**Exercise passage:**
• • • •

In case you haven’t read your most recent copy of the Capital Ag Press, here’s the latest:

A court ruling that forces New York City to have a pollution discharge permit for drinking water the city pipes in from elsewhere may threaten irrigation systems in the West.

Let’s pause here for a moment for the uninitiated. A discharge permit is what you need to get if you’re discharging pollutants to the environment. Back in the 70s when the Clean Water Act went into effect, this was a good thing. Industries and municipalities were dumping all sorts of nastiness into the nation’s waters - our waters - and it caused nasty things to happen, like the Cuyahoga River catching fire.

But that was long ago, and the big nasty pollutants and polluters are all under control. What’s not under control are environmentalists intent on using these laws to bring down our nation, so they came up with the idea of calling water a pollutant. If New York City buys water from upstate New York and puts it into its pipe, these guys want New York to have to consider that water a pollutant and get a discharge permit.

• • • •

**Collected data:**

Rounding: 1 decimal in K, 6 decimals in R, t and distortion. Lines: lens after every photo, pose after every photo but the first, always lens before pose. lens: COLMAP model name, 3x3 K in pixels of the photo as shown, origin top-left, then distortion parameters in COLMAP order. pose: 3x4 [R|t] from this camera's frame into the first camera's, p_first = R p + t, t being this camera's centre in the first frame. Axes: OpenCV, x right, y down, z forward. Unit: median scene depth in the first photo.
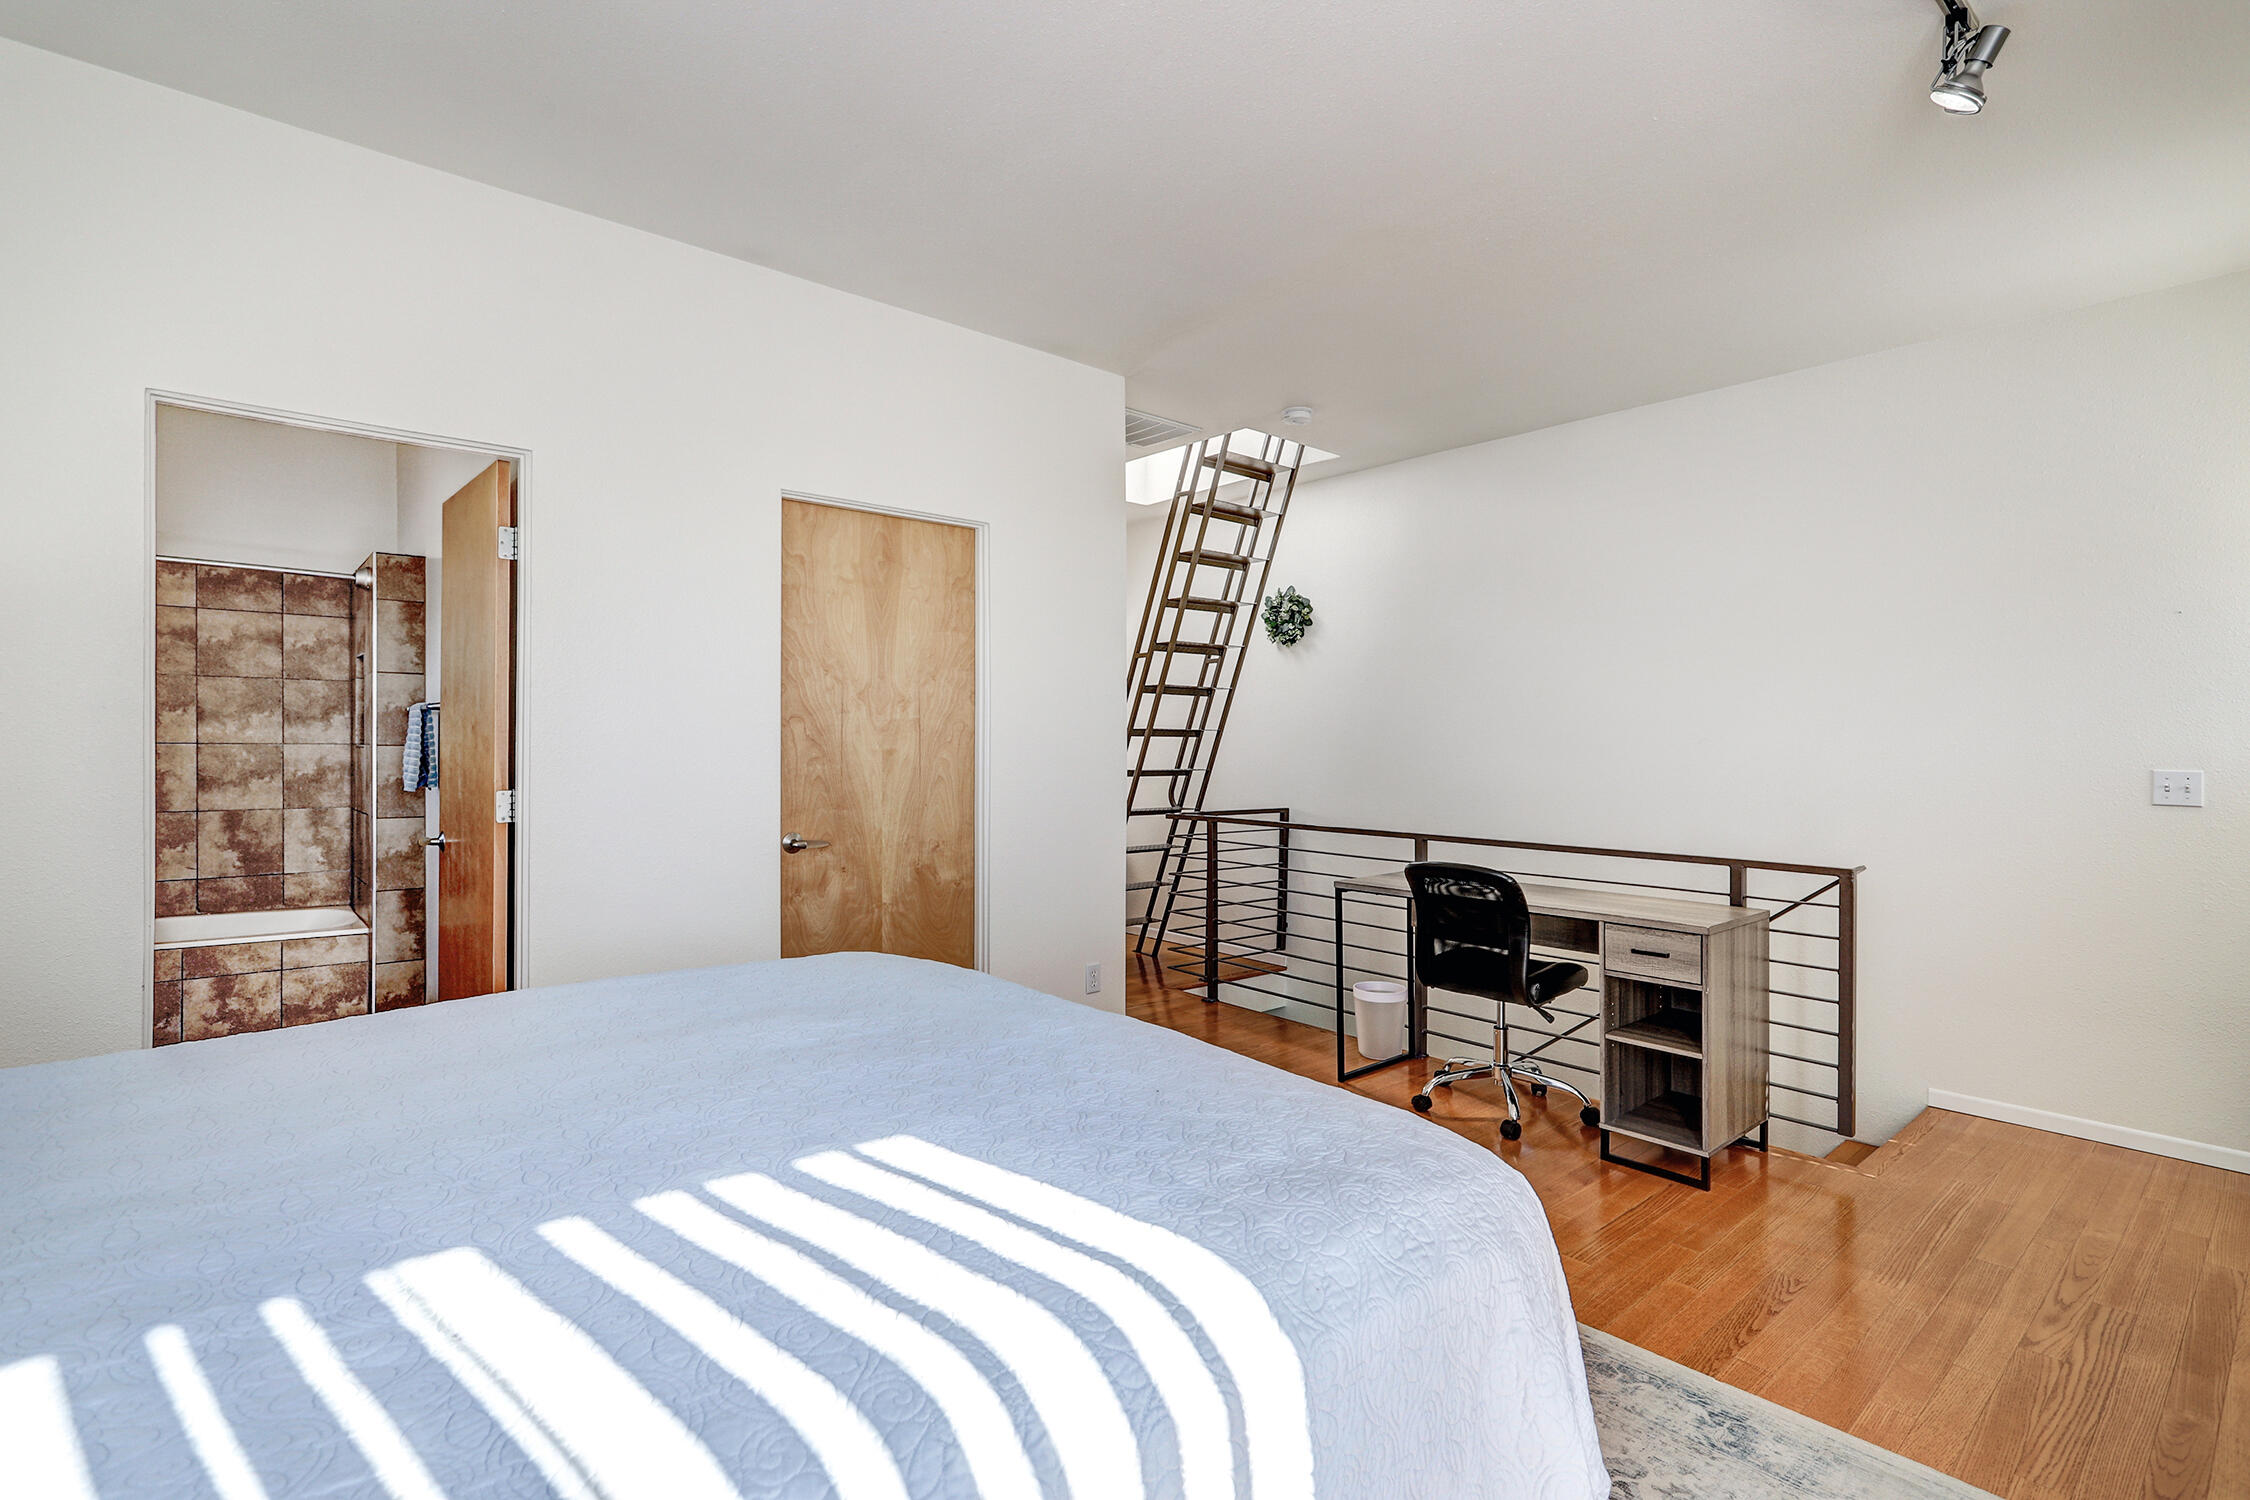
lens RADIAL K [[1066.2, 0, 1110.5], [0, 1066.2, 745.3], [0, 0, 1]] dist [-0.004344, 0.003683]
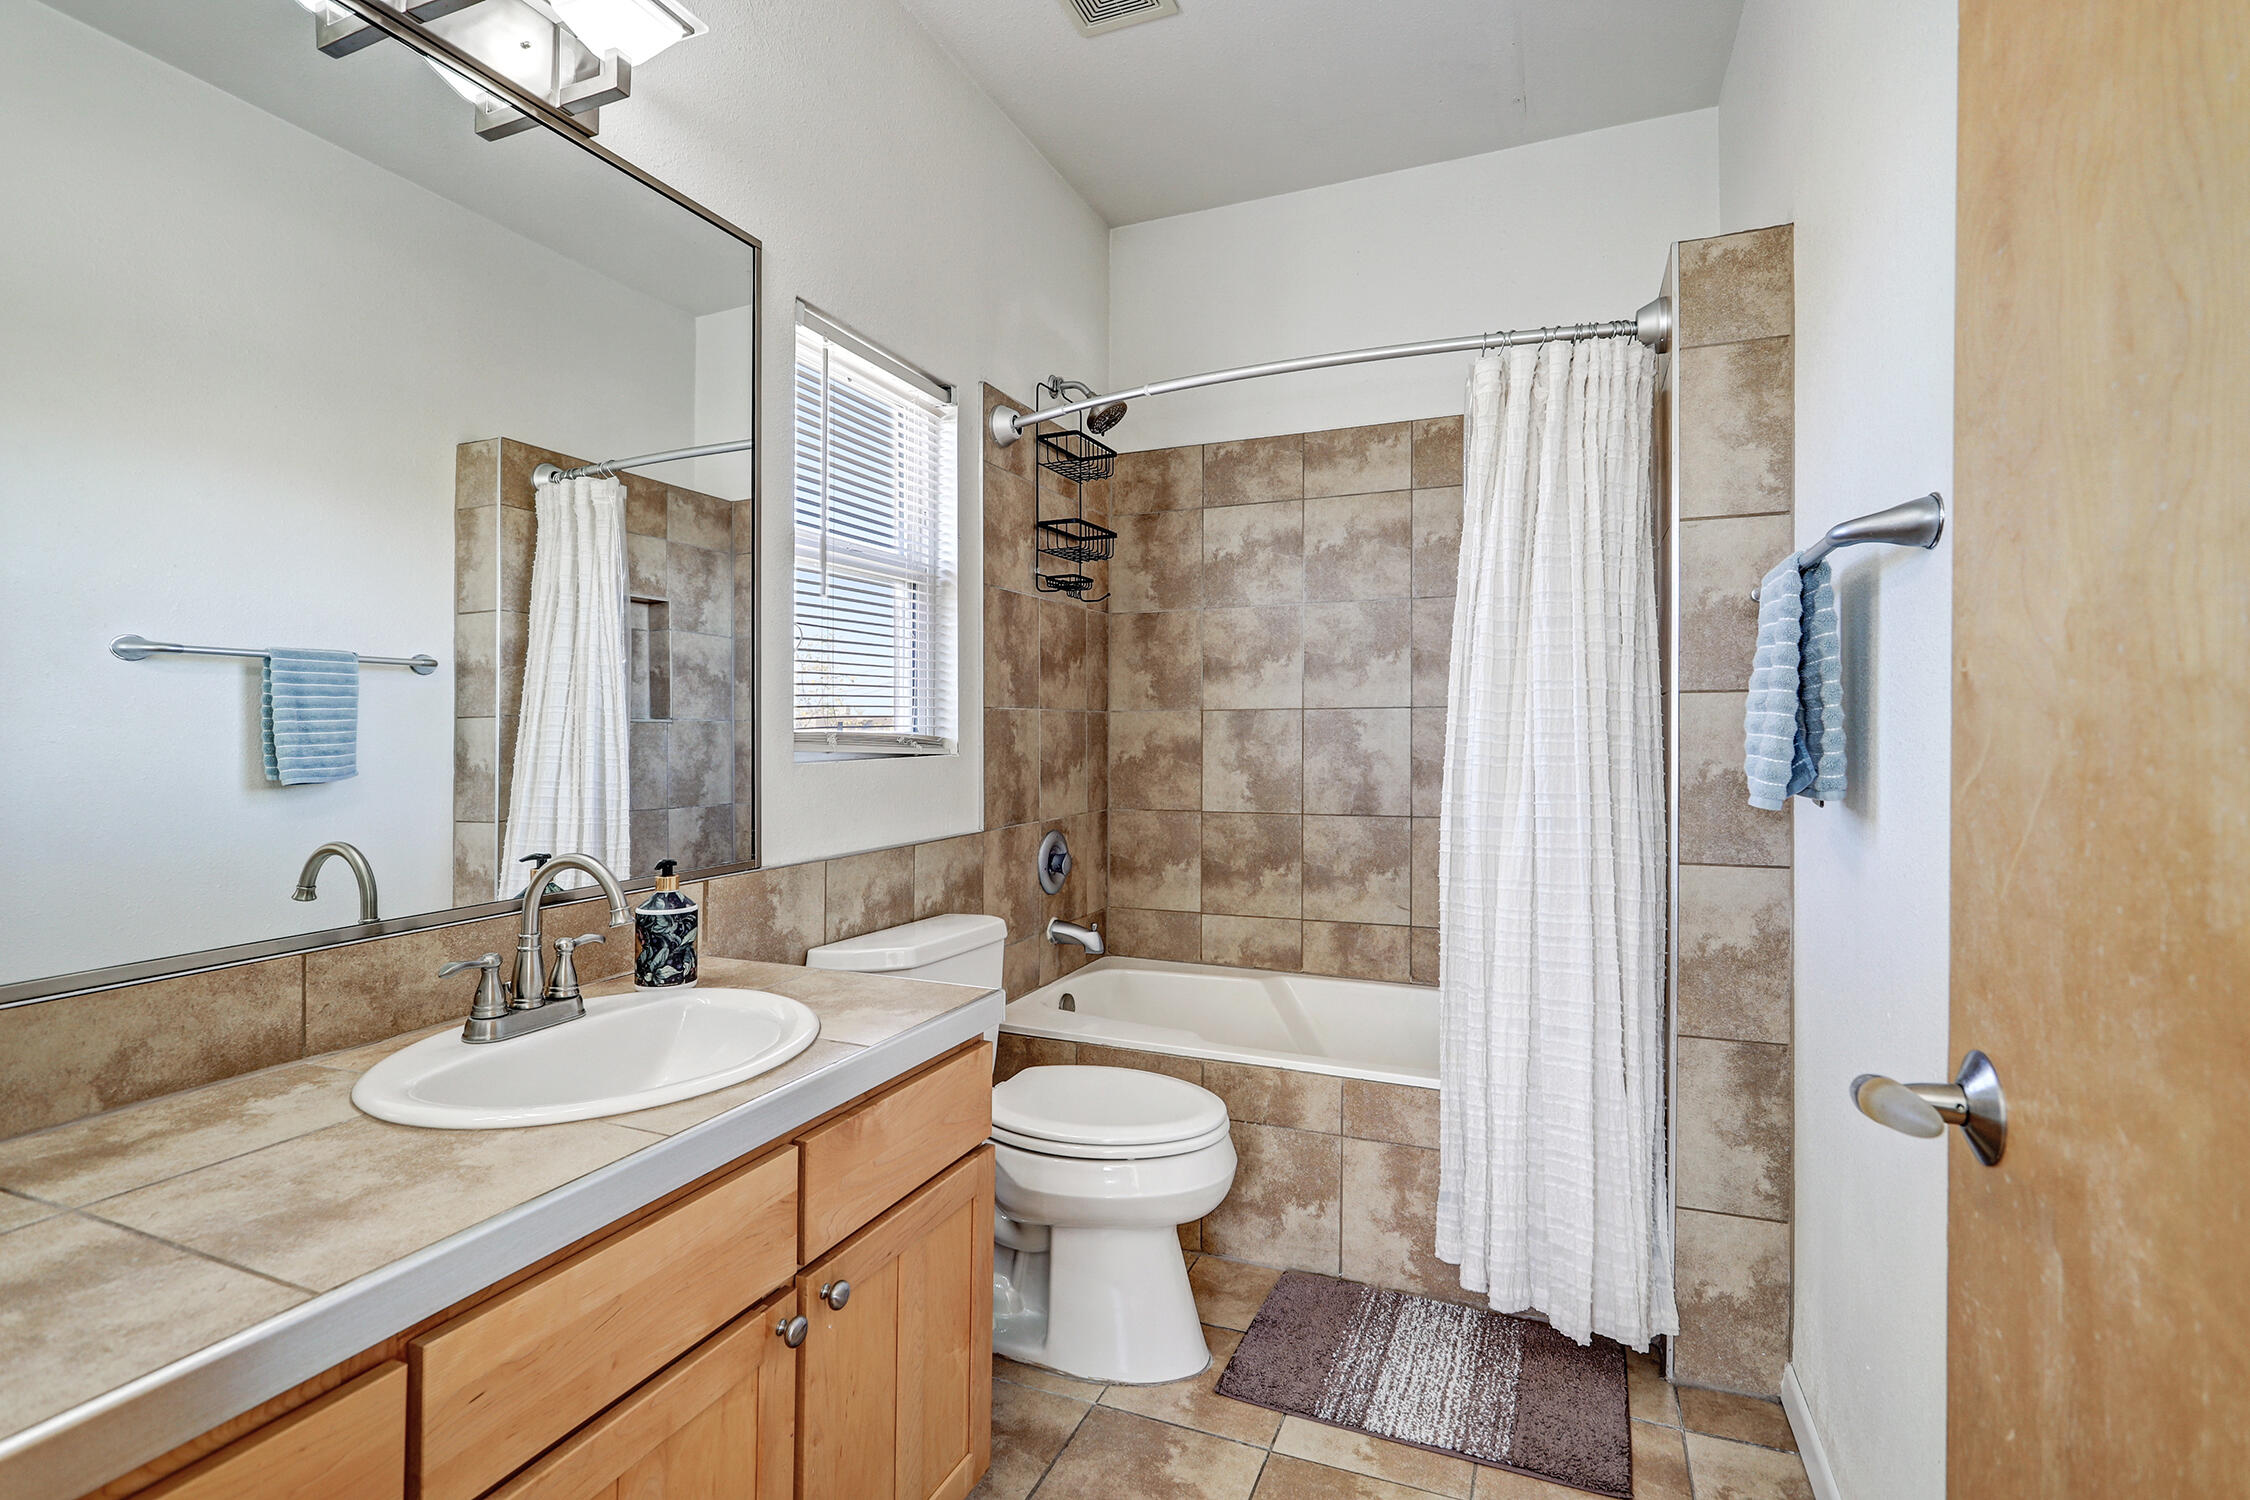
lens RADIAL K [[1066.2, 0, 1106.9], [0, 1066.2, 738.6], [0, 0, 1]] dist [-0.004344, 0.003683]
pose [[0.448002, -0.002914, -0.894028, -0.403573], [-0.003222, 0.999983, -0.004874, 0.020729], [0.894027, 0.005064, 0.447984, 0.594030]]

• • • •

**Task:** Please pick up the commentary on the New York City water discharge permit ruling after its final sentence and keep writing in the same voice.

**Result of this exercise:**
The ruling specifically relates to water transfers, something that happens literally thousands of times a year in Idaho and the West, says Scott Campbell, Boise attorney and chairman of the Water Quality Task Force for the National Water Resources Association.

Irrigation canals and ditches are specifically exempt from regulation under the Clean Water Act, but that may change if the court ruling stands, Campbell said. …

“That ruling is literally costing New York City millions of dollars,” Campbell said.

And why should they have to pay? Is there evidence that this transferred water has ever made anyone sick? No, of course not; it’s not a pollutant. But by mincing the letter of the law and finding a judge who apparently recently escaped the insane asylum, the enviros prevailed.

“There are a lot of other states with massive water transfer systems, such as Colorado, which pipes water from the West Slope of the Rockies to its eastern plains. That water moves through pipes and lakes. If the state is required to have a National Pollution Discharge Elimination System permit, we’re talking billions and billions of dollars. In some instances, there’s no way the water could be treated.”

California could find itself in a similar situation, given a massive water transfer system there that conveys water from the northern to the southern part of the state, he said.

Read more from the Capital Ag Press by clicking here.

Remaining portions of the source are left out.